Good day to you sir John,
A refrigerator or freezer that doesn't cool well enough may
have a problem with its evaporator coils, condenser, or condenser fan
motor. Frost build-up on evaporator coils, or condenser coils that are
covered with dirt, dust, or lint can reduce how well a refrigerator
can cool. If you notice ice getting thicker on the inside walls, inside
bottom, or inside ceiling of the freezer, you have what is called a
frost build-up. The problem is either with warm, moist air getting in
through an old inefficient door gasket or the defrost system.
Self-defrosting refrigerators have coils and a cooling fan that need
to be cleaned regularly. If the coils get coated with any contaminants,
they may not cool the refrigerator properly. The coils are usually thin
and black and they go through fins that dissipate heat, just like a
car's radiator. They are located behind the lower kick-panel or on the
back of the refrigerator. To clean them, turn the power off and use
coil cleaning brush,
or this condenser
coil cleaning brush
, and your vacuum cleaner. Even if your coils
are below the refrigerator, you won't be able to get to all the condenser
coils from the front, so it's a good idea to pull the refrigerator out
and clean the coils from the front and the rear of the refrigerator.
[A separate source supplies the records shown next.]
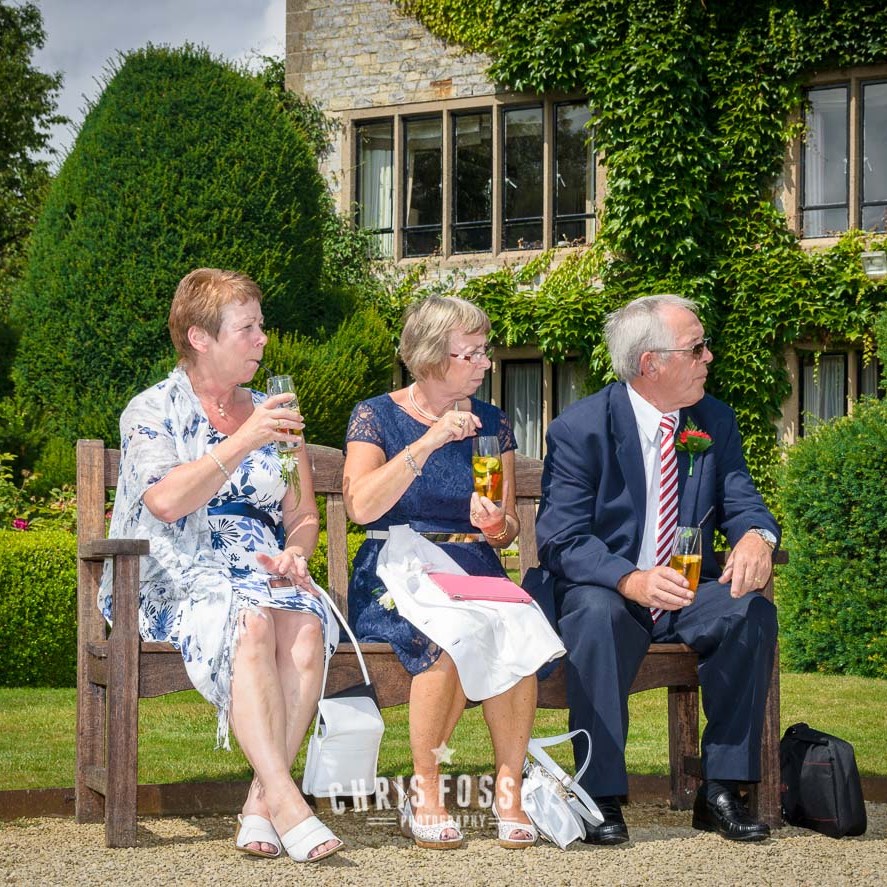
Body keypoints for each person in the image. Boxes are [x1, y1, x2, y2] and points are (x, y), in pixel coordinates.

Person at [100, 268, 342, 863]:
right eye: (248, 328)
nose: (263, 338)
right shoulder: (150, 410)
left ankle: (262, 799)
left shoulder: (273, 409)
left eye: (262, 325)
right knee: (249, 622)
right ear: (200, 338)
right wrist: (245, 439)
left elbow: (302, 513)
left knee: (306, 627)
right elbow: (165, 501)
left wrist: (297, 552)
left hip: (262, 565)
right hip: (171, 570)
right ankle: (287, 802)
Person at [529, 294, 779, 845]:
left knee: (749, 611)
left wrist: (757, 537)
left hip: (685, 590)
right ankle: (598, 793)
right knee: (596, 613)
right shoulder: (582, 428)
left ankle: (720, 789)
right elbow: (561, 539)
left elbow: (742, 502)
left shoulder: (713, 420)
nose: (708, 357)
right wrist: (631, 579)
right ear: (651, 364)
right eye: (697, 348)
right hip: (610, 591)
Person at [343, 295, 558, 850]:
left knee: (517, 627)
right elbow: (360, 506)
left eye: (485, 351)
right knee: (448, 637)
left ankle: (508, 791)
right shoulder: (376, 415)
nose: (485, 363)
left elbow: (507, 527)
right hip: (394, 565)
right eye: (473, 353)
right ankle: (426, 792)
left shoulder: (492, 422)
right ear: (433, 356)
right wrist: (432, 438)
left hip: (471, 567)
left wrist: (498, 527)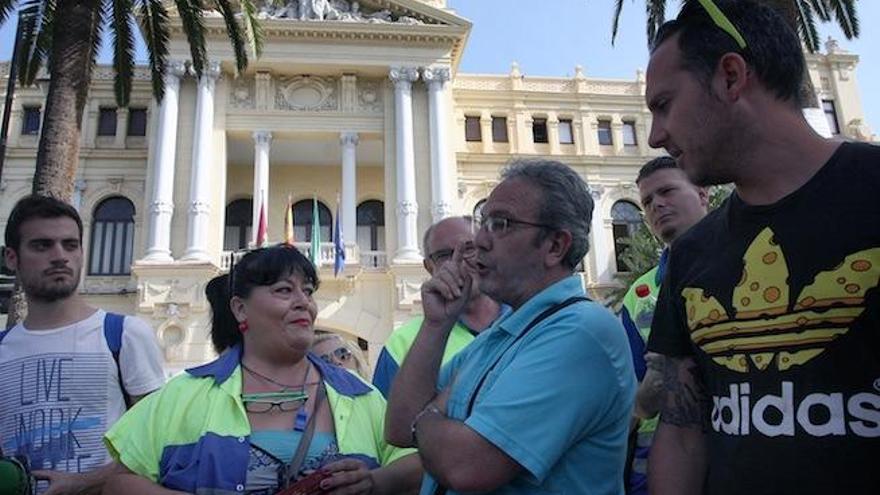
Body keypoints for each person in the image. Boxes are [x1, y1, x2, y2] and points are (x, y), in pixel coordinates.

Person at [644, 1, 880, 494]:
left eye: (664, 104)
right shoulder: (691, 254)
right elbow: (683, 430)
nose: (654, 135)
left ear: (730, 76)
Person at [386, 160, 636, 494]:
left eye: (501, 224)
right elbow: (399, 426)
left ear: (554, 246)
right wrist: (437, 324)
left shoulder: (581, 333)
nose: (479, 241)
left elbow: (466, 465)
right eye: (483, 222)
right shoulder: (502, 334)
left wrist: (427, 416)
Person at [103, 245, 421, 494]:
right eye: (284, 290)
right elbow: (121, 483)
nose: (303, 302)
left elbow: (416, 462)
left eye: (307, 291)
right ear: (240, 308)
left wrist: (377, 483)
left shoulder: (360, 394)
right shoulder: (183, 394)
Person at [0, 195, 165, 494]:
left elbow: (158, 442)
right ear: (12, 258)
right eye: (42, 245)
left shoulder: (124, 335)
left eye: (70, 245)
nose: (60, 255)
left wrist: (82, 483)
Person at [619, 156, 708, 495]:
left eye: (668, 191)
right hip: (656, 471)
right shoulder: (637, 295)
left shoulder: (748, 268)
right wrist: (643, 401)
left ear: (702, 193)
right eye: (646, 201)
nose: (657, 204)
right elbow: (627, 397)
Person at [372, 216, 503, 398]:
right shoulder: (402, 343)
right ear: (428, 267)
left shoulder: (525, 315)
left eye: (469, 249)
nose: (459, 261)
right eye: (444, 255)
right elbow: (387, 421)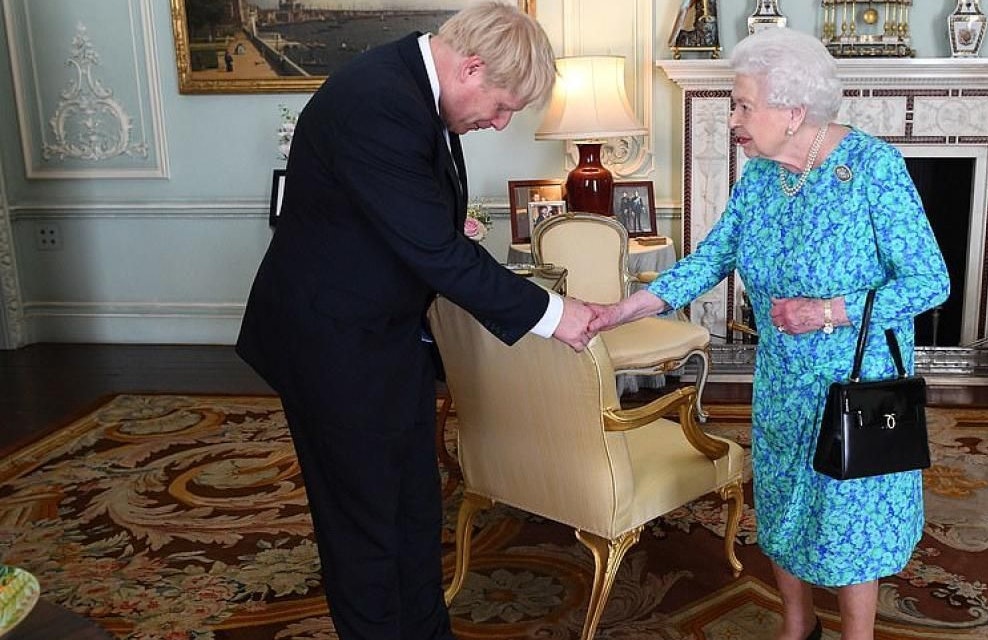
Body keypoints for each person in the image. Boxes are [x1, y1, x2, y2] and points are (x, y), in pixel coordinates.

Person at [235, 4, 595, 639]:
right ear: (472, 67)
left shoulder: (412, 88)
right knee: (365, 526)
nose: (500, 122)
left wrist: (436, 229)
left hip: (385, 333)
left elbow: (419, 225)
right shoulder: (379, 100)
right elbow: (435, 251)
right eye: (503, 105)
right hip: (331, 344)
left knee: (414, 505)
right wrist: (556, 315)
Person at [588, 27, 949, 640]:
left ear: (793, 110)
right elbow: (710, 260)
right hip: (783, 379)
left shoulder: (871, 168)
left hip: (856, 381)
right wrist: (621, 311)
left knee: (848, 513)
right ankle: (796, 623)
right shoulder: (761, 178)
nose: (734, 119)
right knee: (782, 504)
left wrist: (826, 310)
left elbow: (929, 281)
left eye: (744, 105)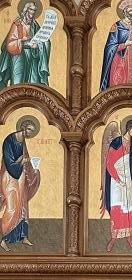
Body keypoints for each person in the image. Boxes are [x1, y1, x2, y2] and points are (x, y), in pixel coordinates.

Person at [101, 118, 132, 252]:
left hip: (131, 180)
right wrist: (118, 179)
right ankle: (114, 237)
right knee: (117, 207)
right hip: (117, 179)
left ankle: (129, 236)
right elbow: (109, 162)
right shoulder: (116, 142)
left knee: (130, 207)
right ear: (128, 127)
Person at [0, 117, 40, 252]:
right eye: (29, 129)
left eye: (32, 131)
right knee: (12, 207)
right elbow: (9, 162)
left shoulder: (23, 142)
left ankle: (23, 236)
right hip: (10, 177)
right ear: (23, 127)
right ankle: (3, 239)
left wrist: (34, 170)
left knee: (23, 205)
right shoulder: (9, 141)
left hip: (20, 176)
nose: (30, 133)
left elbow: (25, 161)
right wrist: (21, 162)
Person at [99, 0, 132, 90]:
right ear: (125, 13)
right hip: (119, 63)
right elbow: (110, 47)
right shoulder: (116, 26)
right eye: (131, 10)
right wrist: (125, 44)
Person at [0, 0, 51, 87]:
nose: (33, 12)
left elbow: (42, 39)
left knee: (33, 85)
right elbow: (10, 44)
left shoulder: (35, 25)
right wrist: (27, 44)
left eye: (34, 10)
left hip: (32, 58)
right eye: (31, 9)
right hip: (18, 56)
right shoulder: (18, 24)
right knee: (17, 84)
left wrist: (41, 43)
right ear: (26, 10)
Give the fan a dusting as well. Sometimes other things can be the reason
behind poor cooling, like the condenser fan motor. Anytime the freezer
fan is running, the condenser fan should also be running.
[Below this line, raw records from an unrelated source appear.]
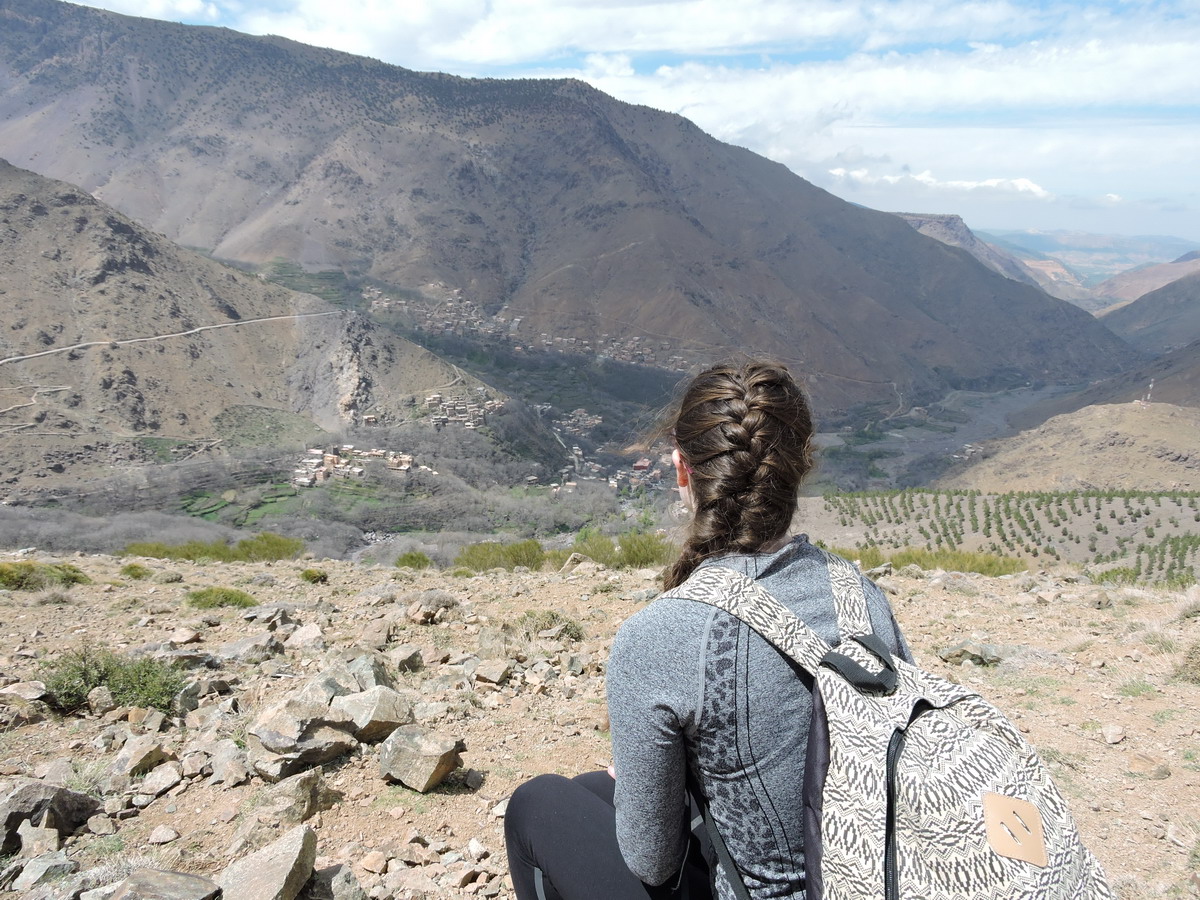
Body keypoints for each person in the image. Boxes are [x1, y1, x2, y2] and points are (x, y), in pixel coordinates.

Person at [504, 359, 912, 900]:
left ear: (682, 468)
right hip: (873, 876)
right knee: (587, 791)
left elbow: (650, 862)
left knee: (540, 805)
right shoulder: (861, 595)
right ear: (799, 466)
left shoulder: (663, 633)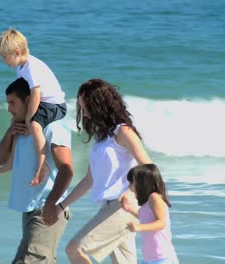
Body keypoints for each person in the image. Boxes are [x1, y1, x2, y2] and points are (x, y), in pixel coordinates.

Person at [56, 78, 153, 264]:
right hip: (109, 206)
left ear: (99, 105)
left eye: (86, 106)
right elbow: (88, 180)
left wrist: (129, 191)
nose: (83, 111)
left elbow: (148, 167)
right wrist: (61, 206)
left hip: (123, 205)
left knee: (74, 248)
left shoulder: (122, 132)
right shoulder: (102, 139)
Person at [0, 77, 74, 263]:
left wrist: (52, 203)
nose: (9, 109)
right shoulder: (22, 130)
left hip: (47, 208)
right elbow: (0, 160)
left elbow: (67, 170)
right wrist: (9, 133)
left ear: (29, 100)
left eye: (12, 103)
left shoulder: (53, 127)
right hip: (30, 210)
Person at [0, 27, 67, 186]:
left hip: (54, 105)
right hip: (42, 103)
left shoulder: (31, 67)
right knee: (17, 125)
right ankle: (11, 161)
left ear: (17, 52)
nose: (4, 60)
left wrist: (29, 117)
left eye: (5, 56)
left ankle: (42, 166)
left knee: (34, 126)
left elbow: (36, 95)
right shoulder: (21, 68)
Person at [122, 164, 179, 264]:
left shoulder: (155, 198)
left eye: (132, 182)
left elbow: (161, 223)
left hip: (162, 257)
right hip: (150, 258)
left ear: (143, 183)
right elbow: (145, 218)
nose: (129, 186)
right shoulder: (146, 203)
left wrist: (139, 227)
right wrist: (130, 209)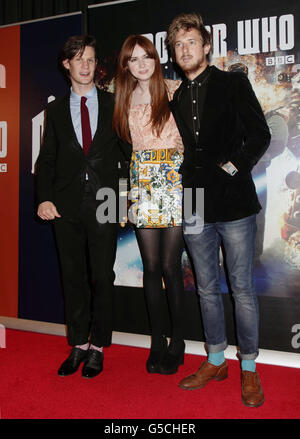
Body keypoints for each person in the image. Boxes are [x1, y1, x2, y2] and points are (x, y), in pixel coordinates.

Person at [166, 13, 271, 406]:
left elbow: (260, 134)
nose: (185, 50)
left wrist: (232, 167)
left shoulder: (232, 82)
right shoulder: (176, 97)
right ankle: (215, 359)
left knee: (241, 289)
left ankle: (248, 369)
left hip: (235, 203)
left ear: (206, 46)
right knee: (207, 288)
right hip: (194, 204)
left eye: (191, 42)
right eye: (178, 45)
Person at [36, 35, 128, 378]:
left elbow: (126, 155)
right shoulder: (56, 109)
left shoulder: (113, 102)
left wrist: (123, 199)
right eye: (79, 60)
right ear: (67, 65)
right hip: (65, 204)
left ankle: (98, 347)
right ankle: (78, 344)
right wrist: (43, 197)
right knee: (72, 276)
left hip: (106, 201)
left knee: (102, 276)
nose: (86, 66)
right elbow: (47, 159)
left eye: (90, 59)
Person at [113, 34, 185, 374]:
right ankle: (157, 340)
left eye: (147, 57)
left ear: (156, 59)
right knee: (151, 268)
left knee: (172, 268)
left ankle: (179, 341)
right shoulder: (124, 99)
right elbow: (123, 153)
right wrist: (125, 196)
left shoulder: (174, 90)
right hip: (141, 181)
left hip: (174, 180)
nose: (141, 64)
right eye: (134, 59)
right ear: (126, 65)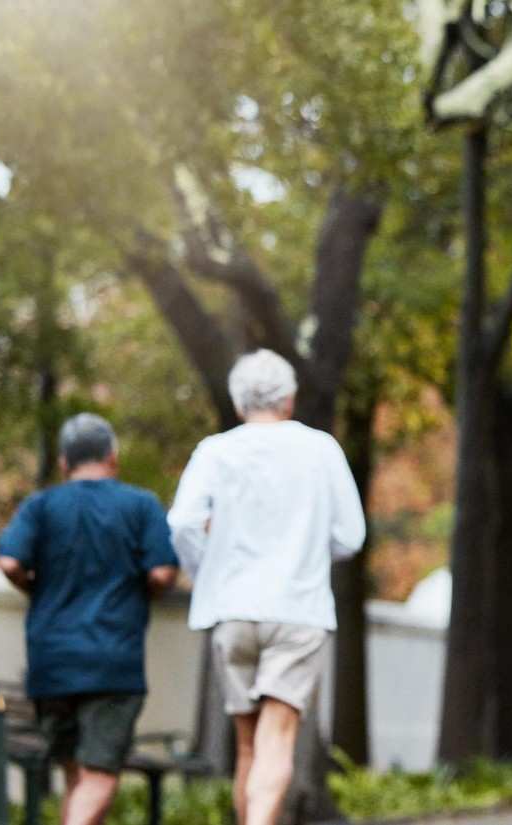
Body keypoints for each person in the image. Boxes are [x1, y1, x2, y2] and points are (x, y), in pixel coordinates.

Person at [167, 349, 365, 825]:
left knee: (248, 748)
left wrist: (205, 569)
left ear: (239, 404)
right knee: (278, 742)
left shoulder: (214, 451)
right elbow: (350, 537)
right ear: (289, 399)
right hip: (297, 611)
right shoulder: (321, 448)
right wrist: (310, 552)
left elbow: (182, 523)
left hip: (231, 609)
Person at [0, 413, 179, 825]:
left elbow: (9, 562)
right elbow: (162, 572)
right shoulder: (140, 505)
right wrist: (144, 592)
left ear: (64, 463)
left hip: (51, 664)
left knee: (77, 776)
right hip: (111, 663)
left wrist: (33, 587)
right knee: (99, 779)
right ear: (112, 458)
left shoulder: (41, 506)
A frost build-up inside the refrigerator usually means that there is
a problem in the self-defrost system. You may even have damaged door
gaskets. When you open the refrigerator door, you also let in a blast
of warm, often humid air. This moisture usually freezes onto the evaporator
coils immediately. Self-defrost refrigerators are supposed to self-defrost
between two and four times out of every 24 hour time-frame. They basically
turn off for a few minutes several times a day. A defrost heater kicks
on to melt any frost build-up on these coils, which allows the frost
and ice to melt, then it drains off to the pan underneath most refrigerators.
Unfortunately, when a defrost component fails, too much frost builds
up on the evaporator coils. When this happens, the circulating fan can't
draw air over these coils. With no air flow over the evaporator coils,
the refrigerator compartment will lose its cool.
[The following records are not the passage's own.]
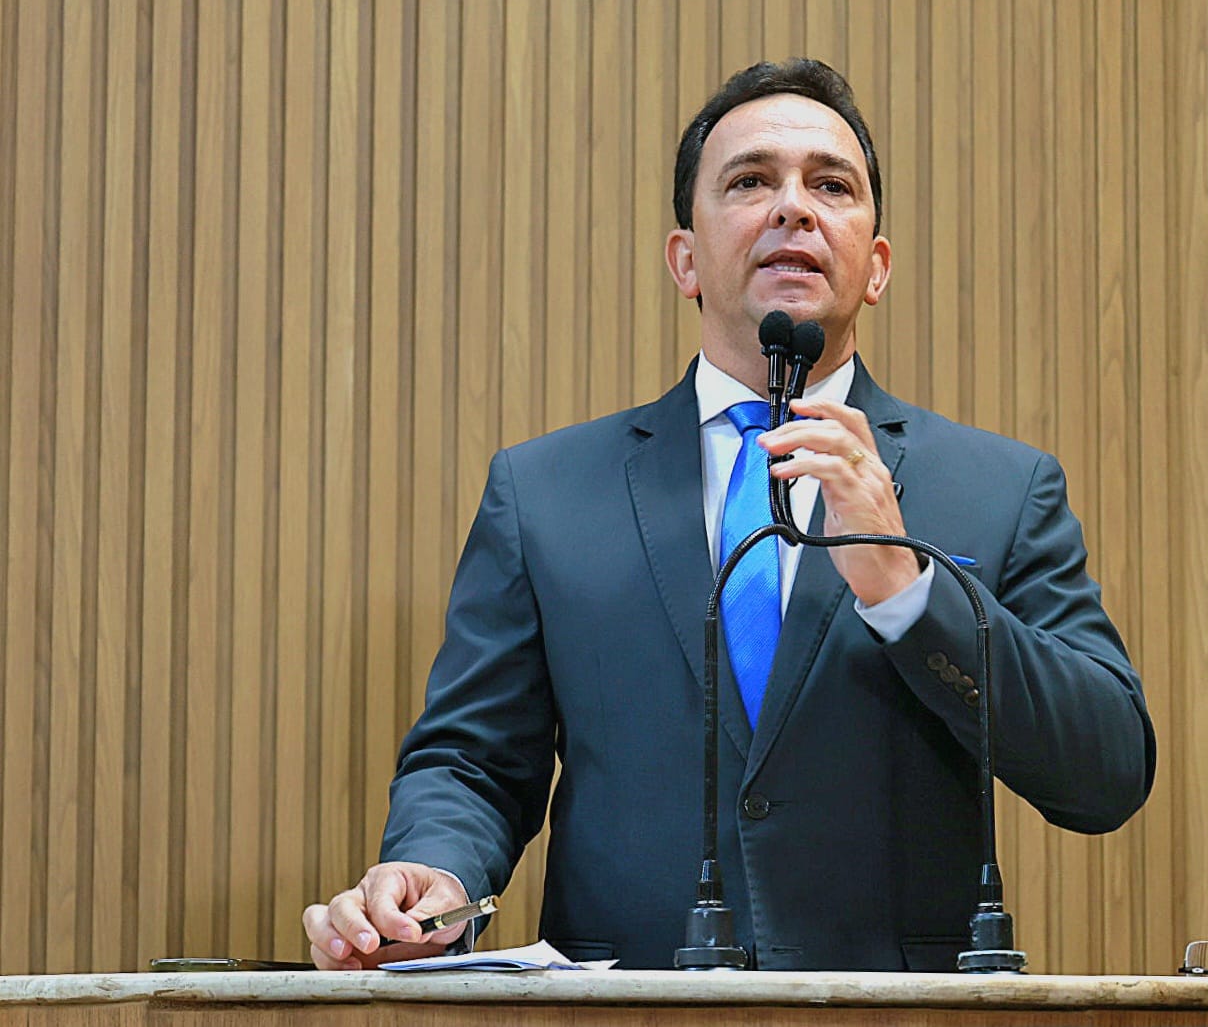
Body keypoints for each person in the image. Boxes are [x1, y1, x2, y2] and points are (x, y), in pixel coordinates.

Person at [303, 58, 1155, 972]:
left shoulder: (999, 488)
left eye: (831, 185)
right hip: (628, 1004)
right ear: (685, 260)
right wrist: (433, 871)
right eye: (750, 181)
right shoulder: (545, 491)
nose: (793, 208)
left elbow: (1104, 770)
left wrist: (909, 594)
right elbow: (472, 761)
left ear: (875, 267)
To determine if the self defrost system is faulty, it's best to remove
all the food from the refrigerator and freezer, turn your thermostat
to the Off setting, and just leave the doors open for 24 to 48 hours,
and let the refrigerator defrost. Keep an eye out for an overflow of
water from the drip pan on the bottom of the refrigerator.
After everything has completely melted away, set the thermostat back
to a regular setting. If your refrigerator starts operating properly,
the symptoms lead to there being a problem with one of three other components
in the self-defrosting system, the defrost heater, the defrost timer,
or the defrost thermostat.
If, after testing these components, the refrigerator still doesn't
get your foods cool, there may be a problem with the refrigerant level
and you will need to contact a professional appliance repair person.